** Begin Provided records **

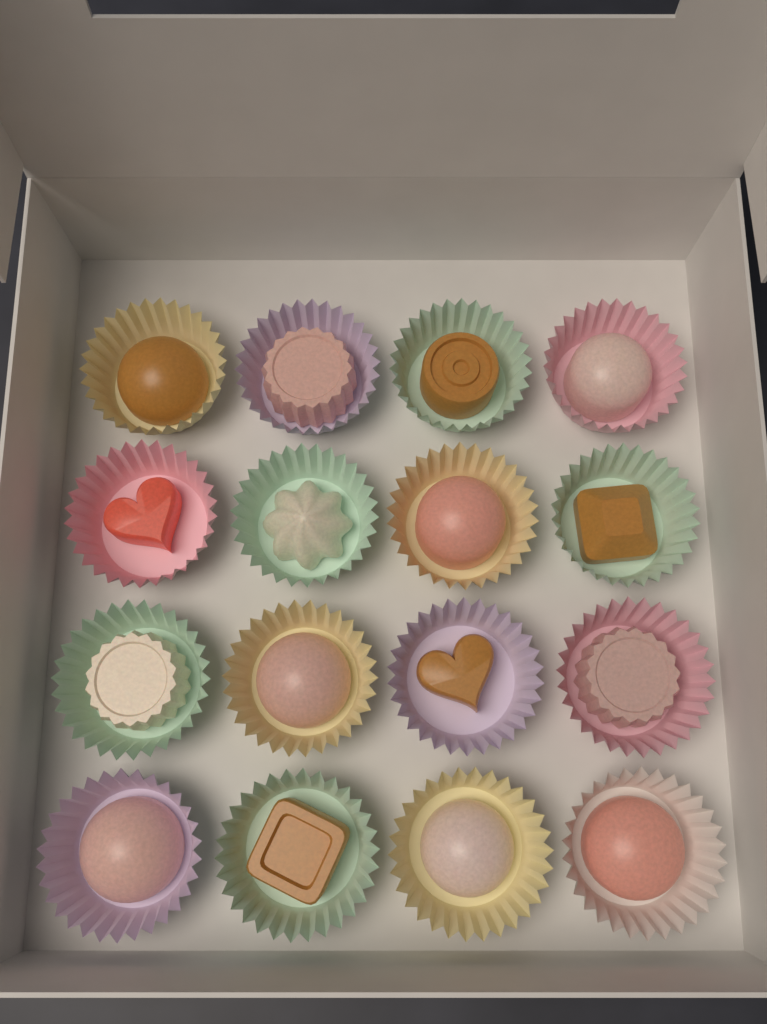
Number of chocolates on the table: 16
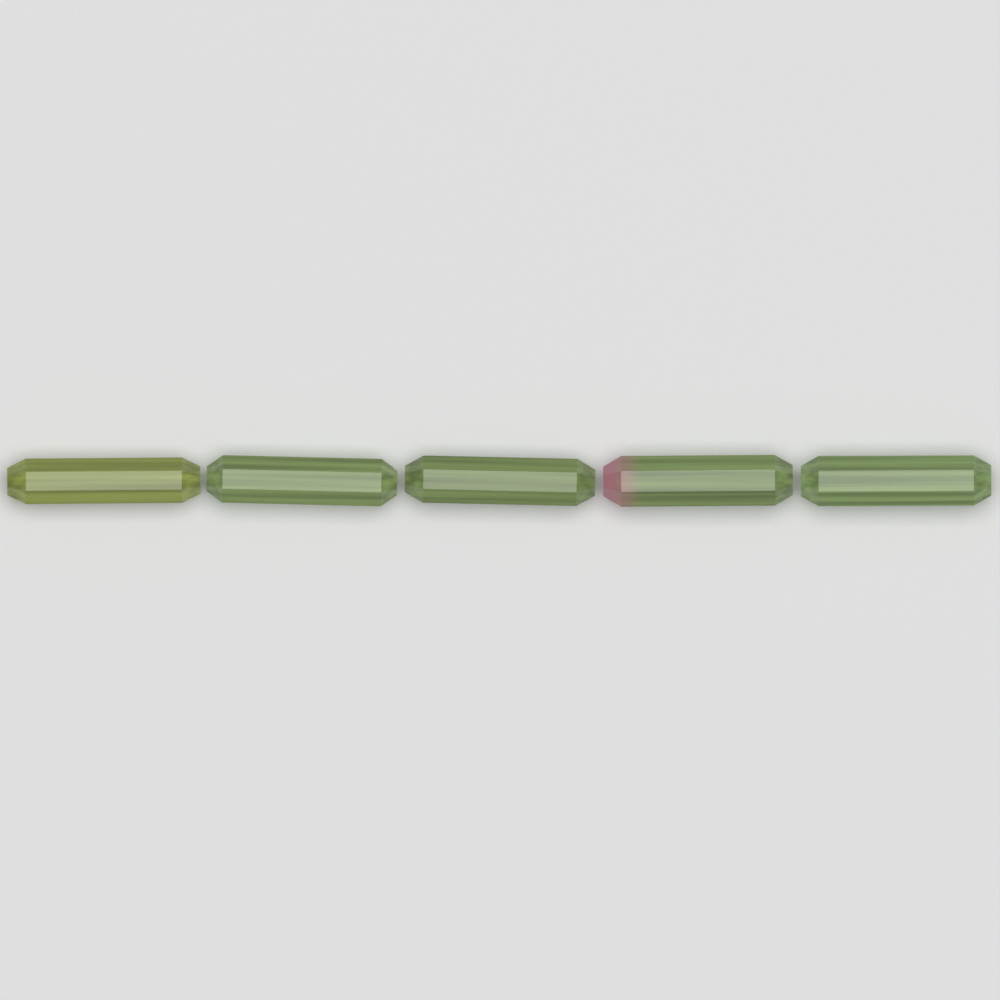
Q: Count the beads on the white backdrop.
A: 5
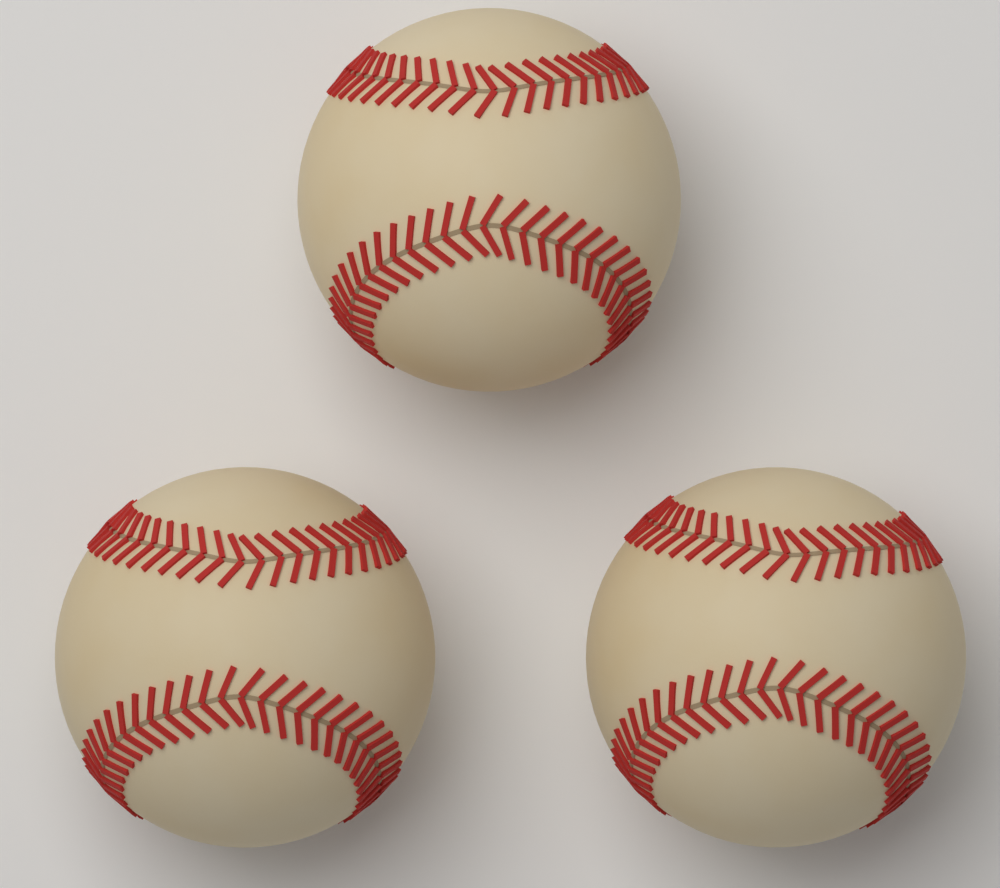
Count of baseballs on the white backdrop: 3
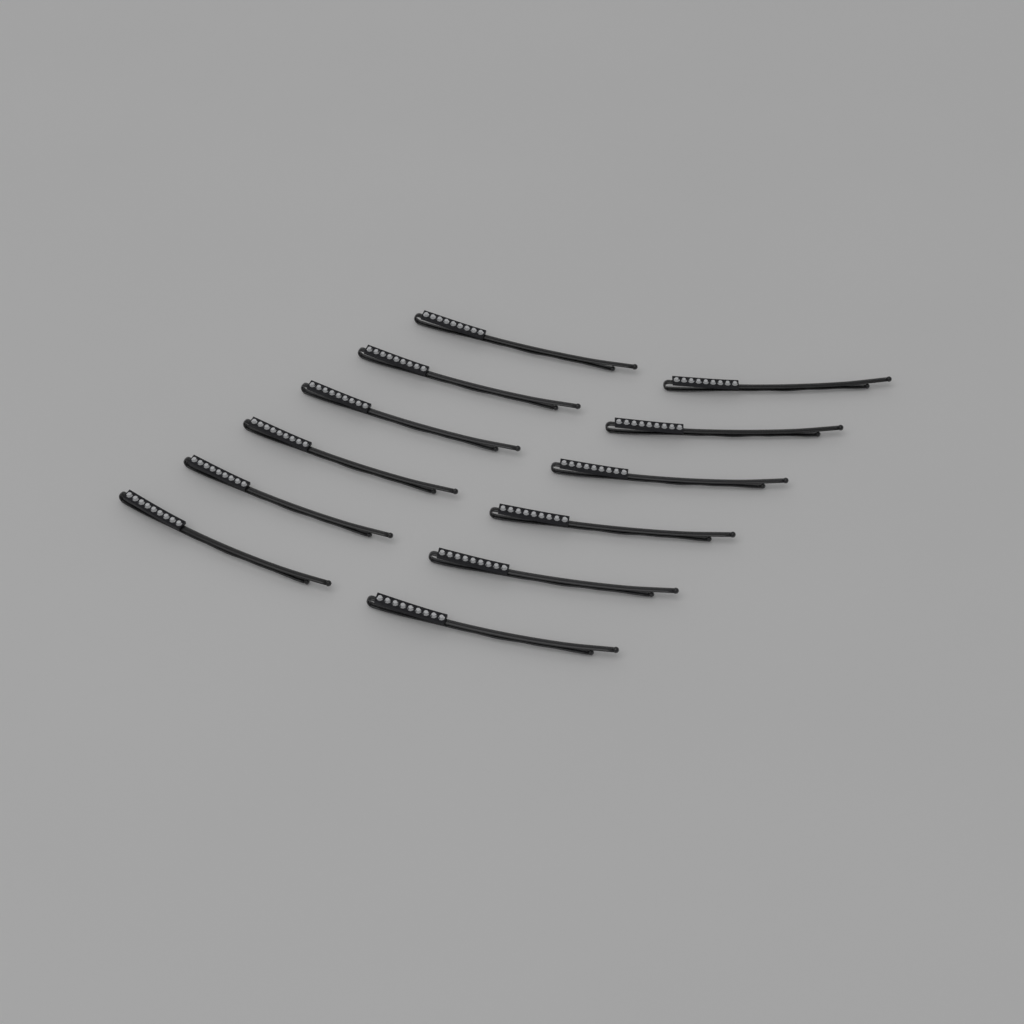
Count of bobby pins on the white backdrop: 12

** End Provided records **

◆ Written exercise: Update all the entries above by replacing "white backdrop" with "gray backdrop" and leaving everything else unchanged. Leave the pictures out of your answer.

◆ Response to this task:
Number of chocolates on the table: 16
Q: Count the beads on the gray backdrop.
A: 5
Count of baseballs on the gray backdrop: 3
Count of bobby pins on the gray backdrop: 12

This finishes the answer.